There is a threshold pain level at which government must come in – the only question is when and how.


S. Balakrishnan

The odds were for a 25 bps cut, but, when the Federal Open Market Committee (FOMC), which sets the benchmark Fed Funds and discount rates, did just that, the stock market was very disappointed. The Dow Jones Industrial Average fell more than 200 points.

The much-read and dissected post-meeting statement conceded inflation risk is diminishing and growth risk increasing. It repeated the mantra of future rate decisions being guided by incoming data.
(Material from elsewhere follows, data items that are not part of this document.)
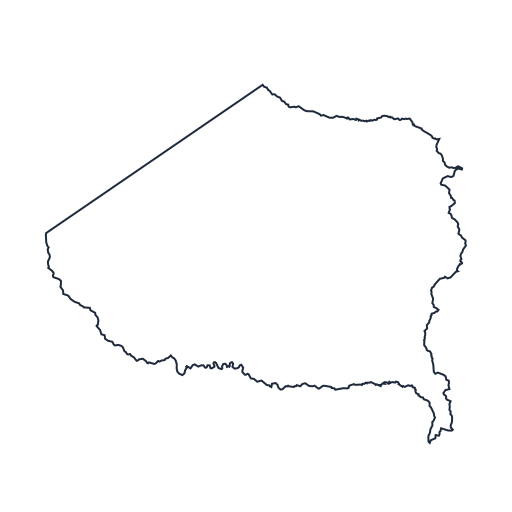 the district of Ñorquín, Neuquén, Argentina, rotated 185°
{"feature_id": "61730980B83392374898421", "entity_name": "Ñorquín", "entity_type": "district", "adm_level": 2, "iso_a3": "ARG", "parent_name": "Argentina", "parent_adm1": "Neuquén", "projection": "mercator", "projection_center": [-70.939, -37.623], "detail": "fine", "context": "isolated", "style": "outline", "palette": "slate", "viewbox_px": 512, "rotation_deg": 185, "n_neighbors": 0, "source": "geoboundaries", "source_scale": "gbopen_adm2", "svg_char_len": 5944}
<svg xmlns="http://www.w3.org/2000/svg" viewBox="0 0 512 512"><g transform="rotate(185 256 256)"><path d="M66.6,84.9L65.8,87.7L61.5,90.0L61.4,93.3L58.2,92.9L57.6,94.5L57.9,96.5L57.0,97.6L56.6,100.5L49.5,98.9L45.8,99.1L44.8,100.1L46.9,102.1L47.3,104.1L46.3,107.9L46.6,112.8L47.2,114.2L48.5,115.3L48.6,118.2L49.9,119.6L49.8,122.7L50.4,125.3L49.5,128.3L53.4,129.6L54.4,130.9L54.2,132.2L55.0,133.5L56.6,134.2L57.4,135.7L55.6,138.9L51.7,140.3L53.0,144.0L52.7,146.8L53.2,148.7L55.5,149.2L56.6,152.5L58.5,153.9L64.7,155.7L67.1,154.3L68.8,156.2L69.9,163.2L71.4,167.3L71.2,169.3L72.2,170.3L72.2,171.5L72.9,172.5L72.7,173.8L74.3,176.1L76.8,176.6L77.8,177.4L78.4,179.3L80.7,181.8L80.9,186.2L81.3,186.7L80.5,188.8L81.0,189.9L80.5,192.1L80.9,194.8L81.6,196.0L79.2,198.7L79.8,202.1L77.6,205.0L77.7,206.6L76.9,208.4L76.4,210.4L76.8,211.3L76.0,212.3L76.1,213.8L73.4,214.8L71.6,216.5L70.5,216.6L69.5,218.2L71.4,219.6L74.4,220.7L74.8,222.9L76.2,224.3L75.8,228.9L78.0,233.4L77.9,235.2L78.6,236.7L77.9,239.8L76.1,241.2L75.6,243.0L70.9,249.3L66.8,250.6L66.0,251.8L63.2,250.4L60.2,251.7L55.5,257.7L53.6,258.4L54.5,259.0L54.6,260.7L53.3,264.1L52.4,264.8L52.3,265.6L51.4,265.6L50.1,266.7L50.3,267.5L51.9,268.4L52.0,269.8L51.1,270.7L52.4,274.0L51.7,276.7L50.9,277.6L50.2,280.7L47.8,284.7L48.7,286.9L48.4,289.0L48.9,290.1L52.3,292.2L53.5,294.2L56.3,295.8L55.7,299.6L56.1,300.8L57.6,302.8L57.3,305.3L58.0,306.8L61.1,309.7L64.2,311.1L64.7,313.2L65.7,314.9L67.8,315.7L66.8,319.4L67.3,320.0L67.5,321.9L66.1,322.5L62.5,326.0L63.0,328.5L64.4,329.2L65.7,330.9L66.8,331.0L67.1,332.7L69.2,335.5L69.0,339.0L73.6,342.6L77.7,343.2L78.4,344.4L76.6,349.6L72.0,352.3L69.0,351.7L67.4,352.1L66.2,353.1L65.4,357.9L64.3,359.4L62.2,360.8L58.5,360.1L58.3,361.3L62.6,363.0L64.9,361.2L67.0,360.9L69.0,361.4L71.2,360.8L74.0,362.0L75.6,363.4L76.4,365.8L78.0,366.9L78.3,369.4L79.7,372.5L81.0,374.0L82.9,374.4L85.2,376.5L84.8,377.9L85.9,380.4L85.8,382.5L83.6,388.6L86.4,387.9L87.7,388.8L88.5,388.4L90.5,389.1L91.0,390.4L92.6,391.7L100.0,395.2L101.9,396.4L102.1,397.4L108.9,399.2L109.9,399.7L110.0,400.7L111.2,400.5L111.8,402.8L114.8,406.3L117.9,405.6L119.1,405.9L120.4,405.2L122.5,405.6L123.4,404.4L124.8,404.0L126.5,405.4L130.2,404.3L132.8,406.1L134.2,405.7L134.6,406.4L136.2,406.0L137.3,406.8L140.8,406.9L142.7,406.2L143.4,404.9L147.3,403.6L147.3,402.5L148.5,401.9L150.1,402.1L152.0,400.9L153.4,401.4L154.4,400.5L155.0,400.9L157.3,399.7L157.9,400.4L159.7,399.7L161.1,400.2L163.2,399.9L164.7,400.7L165.4,400.2L165.5,400.9L167.9,401.5L167.9,400.5L168.4,400.2L171.0,401.0L174.5,400.2L175.7,401.5L176.8,401.0L176.9,401.8L177.9,401.2L181.8,402.2L185.1,401.8L188.0,402.6L191.4,400.4L194.9,400.2L201.0,402.3L203.5,401.5L205.0,402.9L211.6,405.1L217.7,404.7L220.4,405.3L226.5,408.9L229.4,407.6L230.5,408.1L234.9,407.1L236.1,407.4L236.8,408.2L237.1,409.6L239.2,409.9L241.4,412.3L243.6,412.7L245.9,415.9L248.9,416.7L251.4,418.7L253.9,418.4L256.9,421.8L258.3,422.4L259.9,424.7L262.5,425.2L264.3,427.1L467.0,260.6L467.2,258.8L466.1,251.1L464.6,247.7L463.3,246.4L464.1,244.4L463.3,241.2L462.1,239.9L461.4,238.0L461.3,236.5L462.8,232.4L462.4,229.6L461.4,227.2L461.9,226.0L457.9,223.5L456.1,221.5L456.1,220.3L456.7,219.0L456.1,217.3L450.2,215.8L448.1,214.1L447.9,209.6L448.2,208.3L445.2,204.8L444.7,201.4L439.7,200.2L436.8,196.9L432.6,194.5L428.0,193.4L427.2,192.0L423.8,190.6L423.0,189.8L417.0,189.9L416.2,187.5L411.3,185.4L410.9,183.4L408.5,181.1L407.4,178.1L407.6,173.7L408.7,172.8L408.7,172.3L404.8,168.6L403.2,164.5L399.9,163.9L399.1,160.4L396.1,158.7L391.6,158.0L390.3,155.8L388.9,154.6L385.1,155.4L382.3,154.7L380.7,153.5L378.7,149.6L377.2,148.9L376.0,147.1L374.9,146.8L372.8,147.3L371.6,145.7L368.9,144.5L365.8,141.2L364.5,141.7L363.4,142.9L359.8,143.8L356.2,141.5L355.0,139.9L354.3,139.7L353.3,140.7L348.0,139.6L346.4,140.4L344.4,142.9L342.9,142.4L341.1,143.6L337.9,144.4L337.2,145.8L334.6,146.8L332.2,149.5L330.5,147.7L328.6,146.9L326.9,144.9L325.5,141.2L325.2,136.9L324.3,134.0L322.4,132.2L319.0,130.9L317.1,132.8L316.6,136.1L315.3,138.5L315.9,139.5L315.3,140.3L311.5,138.3L309.6,141.6L307.6,142.7L303.9,140.8L301.1,142.3L298.8,142.5L297.2,140.5L296.2,140.3L295.4,140.8L294.8,142.9L293.4,143.0L292.6,143.0L291.6,140.4L290.4,140.2L287.9,141.9L287.7,142.6L289.1,145.4L288.5,146.5L287.6,146.7L286.5,146.0L283.6,141.2L280.6,140.3L279.8,140.9L280.2,143.2L279.2,145.5L277.3,146.0L275.8,144.8L275.2,143.0L273.9,143.8L273.0,143.3L272.5,144.0L272.8,145.6L272.5,147.1L270.7,148.2L269.4,146.7L269.8,143.5L267.6,142.0L265.5,142.3L263.4,143.5L262.7,145.6L261.2,146.4L259.0,143.6L259.6,140.4L259.4,139.1L256.8,136.8L255.8,136.8L254.2,137.9L253.1,137.6L250.4,133.6L247.4,133.4L243.8,130.9L239.6,132.4L234.1,128.5L231.2,128.2L230.8,127.4L229.3,126.8L228.9,130.2L225.3,131.1L223.2,129.3L222.2,126.8L219.9,125.1L218.1,125.5L215.2,128.8L213.9,128.7L212.8,129.6L212.2,129.1L206.9,128.8L206.2,129.7L204.8,129.8L204.2,130.9L200.6,130.1L198.5,132.6L195.8,133.5L191.7,131.1L188.1,131.2L186.4,131.9L182.3,129.4L181.4,129.5L178.2,132.4L176.6,132.7L169.6,132.1L169.1,131.1L166.3,131.0L165.7,129.9L165.0,129.8L157.6,131.9L153.4,132.1L152.1,132.8L152.2,134.3L151.7,135.0L147.3,136.9L146.1,136.3L140.0,137.1L139.3,136.7L138.7,138.0L137.1,138.0L135.8,139.3L134.4,138.8L134.1,139.5L131.4,139.8L130.5,140.4L126.3,138.8L125.5,138.0L124.6,138.7L120.5,137.2L120.3,137.7L120.9,138.4L119.8,138.6L119.0,140.0L116.8,139.9L117.7,140.8L117.1,141.5L114.7,141.5L112.9,140.2L111.7,140.9L112.4,142.0L112.1,142.4L111.0,141.6L108.6,142.3L106.4,142.0L105.6,143.1L103.4,142.6L102.5,141.3L102.8,140.8L98.7,138.5L98.3,139.3L96.3,138.6L93.1,140.5L91.1,139.9L89.6,140.7L89.0,140.5L88.5,139.0L86.3,138.6L86.3,137.5L85.1,136.5L85.5,135.6L85.1,134.4L84.3,133.1L82.0,132.5L81.9,131.1L81.0,131.0L79.6,129.7L77.3,129.6L76.4,127.9L72.9,127.1L71.1,126.0L70.2,124.7L70.0,121.6L68.6,120.6L65.2,114.8L64.5,112.1L63.6,110.7L64.8,107.3L65.9,106.0L65.5,102.5L67.1,98.7L67.4,94.7L68.6,91.7L68.0,86.1L66.6,84.9Z" fill="none" stroke="#1e293b" stroke-width="2"/></g></svg>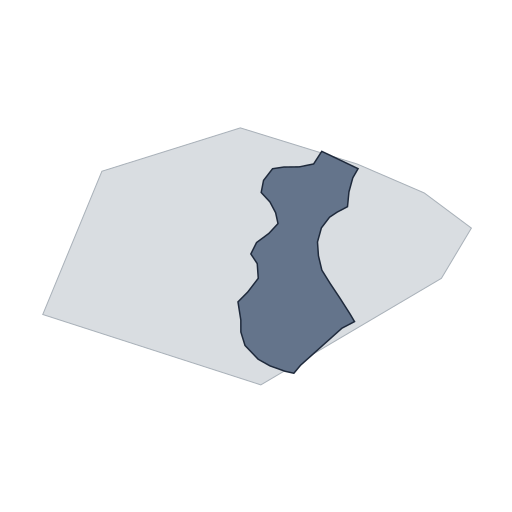 Central Singapore highlighted on a map of Singapore, rotated 356°
{"feature_id": "SGP-4871", "entity_name": "Central Singapore", "entity_type": "state/province", "adm_level": 1, "iso_a3": "SGP", "parent_name": "Singapore", "parent_adm1": "", "projection": "robinson", "projection_center": [103.856, 1.349], "detail": "fine", "context": "in_parent", "style": "filled", "palette": "slate", "viewbox_px": 512, "rotation_deg": 356, "n_neighbors": 0, "source": "natural_earth", "source_scale": "10m", "svg_char_len": 832}
<svg xmlns="http://www.w3.org/2000/svg" viewBox="0 0 512 512"><g transform="rotate(356 256 256)"><path d="M439.4,291.2L251.8,384.9L39.2,299.5L108.2,160.7L249.3,127.1L363.3,171.3L428.3,204.9L472.8,243.2L439.4,291.2Z" fill="#d9dde1" stroke="#a8b0b8" stroke-width="1"/><path d="M349.7,328.3L336.7,334.0L292.9,368.0L285.6,375.6L276.9,373.0L262.3,366.6L251.0,359.2L238.8,344.5L235.6,330.8L236.4,318.8L234.8,300.5L245.3,291.3L256.7,278.4L256.7,263.7L251.0,253.6L257.5,242.6L270.5,234.3L280.2,225.2L278.6,214.2L273.7,203.1L265.6,193.0L268.8,181.1L278.6,170.1L289.9,169.2L305.3,170.1L319.9,168.2L328.9,156.2L363.9,176.0L358.0,184.8L353.2,198.5L350.7,213.2L340.2,217.8L332.1,222.4L323.2,232.5L318.3,246.3L318.3,260.1L320.7,274.7L328.0,288.5L336.9,304.1L345.9,320.7L349.7,328.3Z" fill="#64748b" stroke="#1e293b" stroke-width="1.5"/></g></svg>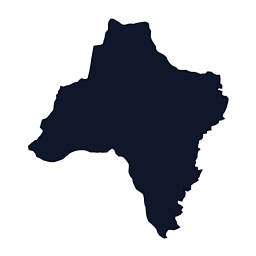 outline of Votuporanga, São Paulo, Brazil, rotated 273°
{"feature_id": "56859067B13648095605240", "entity_name": "Votuporanga", "entity_type": "district", "adm_level": 2, "iso_a3": "BRA", "parent_name": "Brazil", "parent_adm1": "São Paulo", "projection": "mercator", "projection_center": [-50.002, -20.446], "detail": "fine", "context": "isolated", "style": "filled", "palette": "ink", "viewbox_px": 256, "rotation_deg": 273, "n_neighbors": 0, "source": "geoboundaries", "source_scale": "gbopen_adm2", "svg_char_len": 3027}
<svg xmlns="http://www.w3.org/2000/svg" viewBox="0 0 256 256"><g transform="rotate(273 128 128)"><path d="M124.1,40.7L121.7,43.6L119.3,43.7L116.3,42.0L113.1,39.3L110.8,38.2L110.4,36.1L108.7,34.3L107.2,32.5L104.4,29.8L101.4,30.7L100.8,34.8L97.9,37.4L94.9,38.7L93.6,42.5L92.0,45.2L91.0,50.0L90.6,52.9L90.9,56.3L92.2,59.9L93.6,63.2L94.9,65.1L96.7,66.7L98.2,68.8L100.4,71.0L101.8,73.6L103.2,76.9L103.9,80.1L104.2,83.2L104.3,85.6L103.5,89.0L102.4,91.6L102.6,94.7L102.4,98.7L102.9,101.1L102.7,103.9L103.2,108.1L104.9,109.7L107.6,113.2L105.9,116.0L102.3,117.5L99.8,120.3L100.0,122.6L99.1,125.3L97.3,127.3L94.8,129.5L92.3,131.3L90.1,131.6L87.4,131.6L84.4,131.4L82.1,132.4L79.8,133.6L77.8,135.7L75.2,136.1L72.8,137.0L69.7,138.7L67.7,139.9L65.6,143.3L64.3,145.5L62.7,147.2L59.4,148.2L55.1,148.7L52.3,149.3L50.0,150.4L46.4,150.8L43.8,151.2L40.7,151.8L38.7,152.7L36.7,153.4L33.6,157.3L31.5,159.7L28.6,162.3L25.6,163.4L23.1,165.2L21.7,167.2L20.4,169.4L20.7,171.9L22.9,170.4L25.7,171.1L29.1,173.2L29.3,176.5L29.0,178.9L30.0,181.5L31.6,184.4L33.8,181.8L37.1,180.7L39.5,179.1L42.5,179.3L43.2,181.8L44.8,184.6L46.8,186.2L48.5,184.6L51.5,186.5L53.2,184.3L54.4,181.4L57.2,180.4L58.9,181.6L58.1,185.5L61.1,186.6L62.8,188.0L65.7,188.3L70.1,187.1L68.4,190.7L70.2,193.5L74.0,193.2L76.4,195.6L78.3,198.6L79.7,200.5L81.5,199.3L82.9,201.2L85.0,201.6L87.0,202.5L89.7,203.7L88.8,199.6L92.1,199.0L92.4,195.9L94.9,196.3L97.1,197.0L99.2,196.3L102.4,198.2L105.4,198.1L108.3,198.4L110.5,200.5L112.1,197.9L114.9,198.3L117.2,198.9L119.6,199.0L121.3,202.1L124.0,202.8L126.5,202.2L127.2,206.3L129.4,206.4L130.3,208.6L130.7,210.8L132.6,210.1L134.9,211.2L136.0,214.6L138.0,217.5L140.6,218.0L141.1,220.4L142.4,223.3L144.4,221.1L147.0,221.6L149.2,223.0L151.1,223.9L154.1,224.9L157.2,225.5L159.7,226.1L162.5,226.2L164.5,224.2L164.4,221.9L165.9,219.4L169.0,219.7L170.0,217.1L169.4,214.6L171.8,215.2L173.3,216.6L172.8,219.3L175.5,219.2L177.3,217.0L179.5,217.1L182.3,217.1L185.3,216.4L185.0,213.4L186.0,210.6L187.8,208.2L188.0,204.8L185.6,202.6L185.6,200.3L185.0,197.3L186.1,194.3L186.8,191.7L186.6,188.8L187.3,185.4L188.4,182.8L188.1,180.4L188.0,176.8L188.7,174.4L190.4,172.7L191.7,169.4L193.5,166.6L195.5,164.9L197.2,163.6L200.5,162.1L203.1,158.3L203.9,156.2L205.2,153.5L207.4,151.5L210.7,150.8L213.2,149.1L216.6,146.6L220.0,145.3L223.2,145.2L226.0,145.3L228.7,143.3L230.9,143.2L233.5,142.4L234.4,139.7L233.9,136.6L233.1,133.4L232.6,131.1L231.6,128.5L231.7,126.2L231.5,123.4L230.4,120.3L230.1,117.6L231.1,115.3L232.9,112.8L234.4,109.8L235.6,107.5L235.5,105.2L232.9,103.7L230.6,103.3L227.5,103.5L224.9,103.6L222.4,101.5L220.3,100.9L216.3,100.5L213.5,99.7L210.5,99.3L209.0,96.8L207.7,90.0L196.4,88.6L192.3,88.2L183.8,87.3L175.0,85.7L173.7,82.7L174.5,79.1L172.4,76.8L170.6,75.6L170.0,72.2L168.5,69.8L166.9,66.5L166.3,64.0L165.1,61.6L165.8,59.0L163.2,58.4L160.8,57.0L158.4,56.8L157.0,55.2L153.6,55.6L149.7,53.6L145.9,53.3L143.4,53.3L141.4,52.9L139.1,51.0L136.9,49.6L134.5,47.8L132.8,46.1L131.3,42.3L124.1,40.7Z" fill="#0f172a" stroke="#020617" stroke-width="1.5"/></g></svg>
This must be interpreted to mean that the Fed will not be inhibited from further softening monetary policy if the economy and financial conditions deteriorate. The ‘Greenspan put’ – short for assured Fed rate cuts to the rescue in turbulent markets – is alive and well under the reign of Greenspan’s successor at the Fed, Mr Ben Bernanke.

Overreaction?

So is Wall Street’s fall a case of overreaction? It is interesting to speculate if the market would have necessarily risen if the Fed had cut 50 bps.

The assumption is clearly that the more the rate cut, the better it is for the market. But another view of an aggressive Fed move downside is that the economy and financial institutions are in worse shape than known. That could not have been good news for corporate earnings and the market. One can, therefore, put a positive spin on the 25 bps cut – things are not as bad as to necessitate 50 bps off.

The current quarter is obviously going to be poor for the US economy.

Are the three collective rate cuts of 100 bps in the last about eight weeks enough to pull the chestnuts out of the fire? It depends on how seriously consumer spending and bank lending are going to be affected by the housing crisis. No one (including the Fed) has a definite answer to this. Hence, the guarded FOMC guidance on rate cuts in the next meetings.

A role for government in putting an end to the uncertainty seems necessary. But America proclaims it is the home of free enterprise and markets. Businesses and individuals alike must pay for their mistakes. Isn’t capitalism all about risk and reward?

The snag with this argument is, of course, that things cannot be allowed to get to a point where the system itself collapses. There is a threshold pain level at which government must come in – the only question is when and how.

Has the US reached that milestone is the billion dollar question.